[Entries taken from a collection]
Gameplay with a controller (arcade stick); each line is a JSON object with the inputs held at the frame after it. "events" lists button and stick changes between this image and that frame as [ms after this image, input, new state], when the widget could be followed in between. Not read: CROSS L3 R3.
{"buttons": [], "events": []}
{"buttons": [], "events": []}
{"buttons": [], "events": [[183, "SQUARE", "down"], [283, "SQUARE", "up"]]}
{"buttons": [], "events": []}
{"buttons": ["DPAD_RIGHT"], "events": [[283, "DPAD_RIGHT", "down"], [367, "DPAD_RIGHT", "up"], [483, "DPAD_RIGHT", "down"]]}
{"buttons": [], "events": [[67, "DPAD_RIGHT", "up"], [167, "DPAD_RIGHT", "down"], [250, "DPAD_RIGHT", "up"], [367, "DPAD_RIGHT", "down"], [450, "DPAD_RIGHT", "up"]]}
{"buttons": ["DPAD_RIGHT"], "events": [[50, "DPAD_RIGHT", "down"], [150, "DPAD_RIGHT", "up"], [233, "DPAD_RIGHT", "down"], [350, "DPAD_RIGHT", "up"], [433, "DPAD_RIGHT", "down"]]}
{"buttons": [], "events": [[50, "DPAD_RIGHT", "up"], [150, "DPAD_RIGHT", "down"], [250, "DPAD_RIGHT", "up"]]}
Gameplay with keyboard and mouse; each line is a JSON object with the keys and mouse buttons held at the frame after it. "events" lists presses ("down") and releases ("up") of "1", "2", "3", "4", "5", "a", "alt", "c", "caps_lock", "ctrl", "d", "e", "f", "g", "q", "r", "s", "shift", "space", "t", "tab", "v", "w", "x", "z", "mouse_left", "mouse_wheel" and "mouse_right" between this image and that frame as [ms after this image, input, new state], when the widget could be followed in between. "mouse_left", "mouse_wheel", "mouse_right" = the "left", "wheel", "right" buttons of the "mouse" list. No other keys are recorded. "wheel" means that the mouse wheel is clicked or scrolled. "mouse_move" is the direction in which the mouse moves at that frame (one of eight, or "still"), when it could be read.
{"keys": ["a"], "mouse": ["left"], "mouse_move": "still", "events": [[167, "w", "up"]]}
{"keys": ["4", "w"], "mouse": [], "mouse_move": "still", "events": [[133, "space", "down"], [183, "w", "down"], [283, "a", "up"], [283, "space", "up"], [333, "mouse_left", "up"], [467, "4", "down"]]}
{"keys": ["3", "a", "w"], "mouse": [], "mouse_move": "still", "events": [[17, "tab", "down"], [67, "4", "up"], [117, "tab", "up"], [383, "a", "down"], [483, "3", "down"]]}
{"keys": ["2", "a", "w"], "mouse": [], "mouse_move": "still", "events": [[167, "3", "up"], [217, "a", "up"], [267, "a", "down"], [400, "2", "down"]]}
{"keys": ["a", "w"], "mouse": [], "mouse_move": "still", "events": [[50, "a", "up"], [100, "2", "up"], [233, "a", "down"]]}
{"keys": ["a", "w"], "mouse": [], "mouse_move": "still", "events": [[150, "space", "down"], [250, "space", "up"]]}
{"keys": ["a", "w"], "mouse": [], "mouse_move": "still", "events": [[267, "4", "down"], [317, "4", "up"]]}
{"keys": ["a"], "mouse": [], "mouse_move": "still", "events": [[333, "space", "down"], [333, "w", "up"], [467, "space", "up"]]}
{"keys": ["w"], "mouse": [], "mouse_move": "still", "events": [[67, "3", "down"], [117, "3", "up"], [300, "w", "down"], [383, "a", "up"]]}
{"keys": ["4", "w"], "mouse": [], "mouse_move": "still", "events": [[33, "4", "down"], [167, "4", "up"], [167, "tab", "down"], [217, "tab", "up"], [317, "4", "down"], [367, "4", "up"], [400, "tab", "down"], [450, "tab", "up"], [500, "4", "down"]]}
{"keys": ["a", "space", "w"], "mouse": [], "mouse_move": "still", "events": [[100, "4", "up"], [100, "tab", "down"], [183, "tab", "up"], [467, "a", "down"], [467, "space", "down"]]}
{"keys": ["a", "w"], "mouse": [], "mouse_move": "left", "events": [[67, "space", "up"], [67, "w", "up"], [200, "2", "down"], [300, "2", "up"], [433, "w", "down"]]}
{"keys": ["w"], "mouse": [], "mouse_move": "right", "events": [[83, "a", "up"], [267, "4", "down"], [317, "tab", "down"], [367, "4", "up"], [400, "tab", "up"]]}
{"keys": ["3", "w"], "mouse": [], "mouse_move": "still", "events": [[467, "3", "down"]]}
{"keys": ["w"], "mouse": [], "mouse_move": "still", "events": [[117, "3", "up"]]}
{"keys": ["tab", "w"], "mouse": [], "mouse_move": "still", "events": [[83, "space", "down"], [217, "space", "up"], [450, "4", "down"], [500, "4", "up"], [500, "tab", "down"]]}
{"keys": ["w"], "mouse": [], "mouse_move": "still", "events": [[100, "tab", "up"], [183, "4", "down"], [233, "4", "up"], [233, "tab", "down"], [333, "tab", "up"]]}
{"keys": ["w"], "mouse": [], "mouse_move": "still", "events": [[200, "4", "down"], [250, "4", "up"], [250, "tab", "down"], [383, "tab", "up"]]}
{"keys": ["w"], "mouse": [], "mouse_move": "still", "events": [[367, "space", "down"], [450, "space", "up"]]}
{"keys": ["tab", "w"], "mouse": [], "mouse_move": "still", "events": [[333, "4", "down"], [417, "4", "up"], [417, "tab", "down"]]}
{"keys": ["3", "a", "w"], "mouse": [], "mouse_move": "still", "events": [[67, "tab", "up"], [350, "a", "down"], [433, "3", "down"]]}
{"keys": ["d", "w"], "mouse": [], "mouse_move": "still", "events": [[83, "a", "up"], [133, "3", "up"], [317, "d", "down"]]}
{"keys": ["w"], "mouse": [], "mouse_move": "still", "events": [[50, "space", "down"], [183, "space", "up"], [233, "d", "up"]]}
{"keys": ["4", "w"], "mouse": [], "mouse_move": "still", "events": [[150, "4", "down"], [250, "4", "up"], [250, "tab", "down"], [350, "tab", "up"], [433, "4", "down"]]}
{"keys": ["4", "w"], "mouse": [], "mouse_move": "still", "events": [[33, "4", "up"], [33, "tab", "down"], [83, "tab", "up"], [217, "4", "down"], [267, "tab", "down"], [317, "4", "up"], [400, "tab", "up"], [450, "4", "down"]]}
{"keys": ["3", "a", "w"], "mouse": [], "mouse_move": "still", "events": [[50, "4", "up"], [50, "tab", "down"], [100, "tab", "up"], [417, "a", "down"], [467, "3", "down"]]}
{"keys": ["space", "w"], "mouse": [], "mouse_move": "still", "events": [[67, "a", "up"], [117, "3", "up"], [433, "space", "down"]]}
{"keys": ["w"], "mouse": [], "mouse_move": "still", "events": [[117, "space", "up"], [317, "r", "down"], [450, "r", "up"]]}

» Problem description: Every record, copied exactly, is the expected answer.

» Solution below:
Gameplay with a controller (arcade stick); each line is a JSON object with the inputs held at the frame after it. "events" lists button and stick changes between this image and that frame as [ms after this image, input, new state], when the widget could be followed in between. Not read: CROSS L3 R3.
{"buttons": [], "events": []}
{"buttons": [], "events": []}
{"buttons": [], "events": [[183, "SQUARE", "down"], [283, "SQUARE", "up"]]}
{"buttons": [], "events": []}
{"buttons": ["DPAD_RIGHT"], "events": [[283, "DPAD_RIGHT", "down"], [367, "DPAD_RIGHT", "up"], [483, "DPAD_RIGHT", "down"]]}
{"buttons": [], "events": [[67, "DPAD_RIGHT", "up"], [167, "DPAD_RIGHT", "down"], [250, "DPAD_RIGHT", "up"], [367, "DPAD_RIGHT", "down"], [450, "DPAD_RIGHT", "up"]]}
{"buttons": ["DPAD_RIGHT"], "events": [[50, "DPAD_RIGHT", "down"], [150, "DPAD_RIGHT", "up"], [233, "DPAD_RIGHT", "down"], [350, "DPAD_RIGHT", "up"], [433, "DPAD_RIGHT", "down"]]}
{"buttons": [], "events": [[50, "DPAD_RIGHT", "up"], [150, "DPAD_RIGHT", "down"], [250, "DPAD_RIGHT", "up"]]}
Gameplay with keyboard and mouse; each line is a JSON object with the keys and mouse buttons held at the frame after it. "events" lists presses ("down") and releases ("up") of "1", "2", "3", "4", "5", "a", "alt", "c", "caps_lock", "ctrl", "d", "e", "f", "g", "q", "r", "s", "shift", "space", "t", "tab", "v", "w", "x", "z", "mouse_left", "mouse_wheel" and "mouse_right" between this image and that frame as [ms after this image, input, new state], when the widget could be followed in between. "mouse_left", "mouse_wheel", "mouse_right" = the "left", "wheel", "right" buttons of the "mouse" list. No other keys are recorded. "wheel" means that the mouse wheel is clicked or scrolled. "mouse_move" is the direction in which the mouse moves at that frame (one of eight, or "still"), when it could be read.
{"keys": ["a"], "mouse": ["left"], "mouse_move": "still", "events": [[167, "w", "up"]]}
{"keys": ["4", "w"], "mouse": [], "mouse_move": "still", "events": [[133, "space", "down"], [183, "w", "down"], [283, "a", "up"], [283, "space", "up"], [333, "mouse_left", "up"], [467, "4", "down"]]}
{"keys": ["3", "a", "w"], "mouse": [], "mouse_move": "still", "events": [[17, "tab", "down"], [67, "4", "up"], [117, "tab", "up"], [383, "a", "down"], [483, "3", "down"]]}
{"keys": ["2", "a", "w"], "mouse": [], "mouse_move": "still", "events": [[167, "3", "up"], [217, "a", "up"], [267, "a", "down"], [400, "2", "down"]]}
{"keys": ["a", "w"], "mouse": [], "mouse_move": "still", "events": [[50, "a", "up"], [100, "2", "up"], [233, "a", "down"]]}
{"keys": ["a", "w"], "mouse": [], "mouse_move": "still", "events": [[150, "space", "down"], [250, "space", "up"]]}
{"keys": ["a", "w"], "mouse": [], "mouse_move": "still", "events": [[267, "4", "down"], [317, "4", "up"]]}
{"keys": ["a"], "mouse": [], "mouse_move": "still", "events": [[333, "space", "down"], [333, "w", "up"], [467, "space", "up"]]}
{"keys": ["w"], "mouse": [], "mouse_move": "still", "events": [[67, "3", "down"], [117, "3", "up"], [300, "w", "down"], [383, "a", "up"]]}
{"keys": ["4", "w"], "mouse": [], "mouse_move": "still", "events": [[33, "4", "down"], [167, "4", "up"], [167, "tab", "down"], [217, "tab", "up"], [317, "4", "down"], [367, "4", "up"], [400, "tab", "down"], [450, "tab", "up"], [500, "4", "down"]]}
{"keys": ["a", "space", "w"], "mouse": [], "mouse_move": "still", "events": [[100, "4", "up"], [100, "tab", "down"], [183, "tab", "up"], [467, "a", "down"], [467, "space", "down"]]}
{"keys": ["a", "w"], "mouse": [], "mouse_move": "left", "events": [[67, "space", "up"], [67, "w", "up"], [200, "2", "down"], [300, "2", "up"], [433, "w", "down"]]}
{"keys": ["w"], "mouse": [], "mouse_move": "right", "events": [[83, "a", "up"], [267, "4", "down"], [317, "tab", "down"], [367, "4", "up"], [400, "tab", "up"]]}
{"keys": ["3", "w"], "mouse": [], "mouse_move": "still", "events": [[467, "3", "down"]]}
{"keys": ["w"], "mouse": [], "mouse_move": "still", "events": [[117, "3", "up"]]}
{"keys": ["tab", "w"], "mouse": [], "mouse_move": "still", "events": [[83, "space", "down"], [217, "space", "up"], [450, "4", "down"], [500, "4", "up"], [500, "tab", "down"]]}
{"keys": ["w"], "mouse": [], "mouse_move": "still", "events": [[100, "tab", "up"], [183, "4", "down"], [233, "4", "up"], [233, "tab", "down"], [333, "tab", "up"]]}
{"keys": ["w"], "mouse": [], "mouse_move": "still", "events": [[200, "4", "down"], [250, "4", "up"], [250, "tab", "down"], [383, "tab", "up"]]}
{"keys": ["w"], "mouse": [], "mouse_move": "still", "events": [[367, "space", "down"], [450, "space", "up"]]}
{"keys": ["tab", "w"], "mouse": [], "mouse_move": "still", "events": [[333, "4", "down"], [417, "4", "up"], [417, "tab", "down"]]}
{"keys": ["3", "a", "w"], "mouse": [], "mouse_move": "still", "events": [[67, "tab", "up"], [350, "a", "down"], [433, "3", "down"]]}
{"keys": ["d", "w"], "mouse": [], "mouse_move": "still", "events": [[83, "a", "up"], [133, "3", "up"], [317, "d", "down"]]}
{"keys": ["w"], "mouse": [], "mouse_move": "still", "events": [[50, "space", "down"], [183, "space", "up"], [233, "d", "up"]]}
{"keys": ["4", "w"], "mouse": [], "mouse_move": "still", "events": [[150, "4", "down"], [250, "4", "up"], [250, "tab", "down"], [350, "tab", "up"], [433, "4", "down"]]}
{"keys": ["4", "w"], "mouse": [], "mouse_move": "still", "events": [[33, "4", "up"], [33, "tab", "down"], [83, "tab", "up"], [217, "4", "down"], [267, "tab", "down"], [317, "4", "up"], [400, "tab", "up"], [450, "4", "down"]]}
{"keys": ["3", "a", "w"], "mouse": [], "mouse_move": "still", "events": [[50, "4", "up"], [50, "tab", "down"], [100, "tab", "up"], [417, "a", "down"], [467, "3", "down"]]}
{"keys": ["space", "w"], "mouse": [], "mouse_move": "still", "events": [[67, "a", "up"], [117, "3", "up"], [433, "space", "down"]]}
{"keys": ["w"], "mouse": [], "mouse_move": "still", "events": [[117, "space", "up"], [317, "r", "down"], [450, "r", "up"]]}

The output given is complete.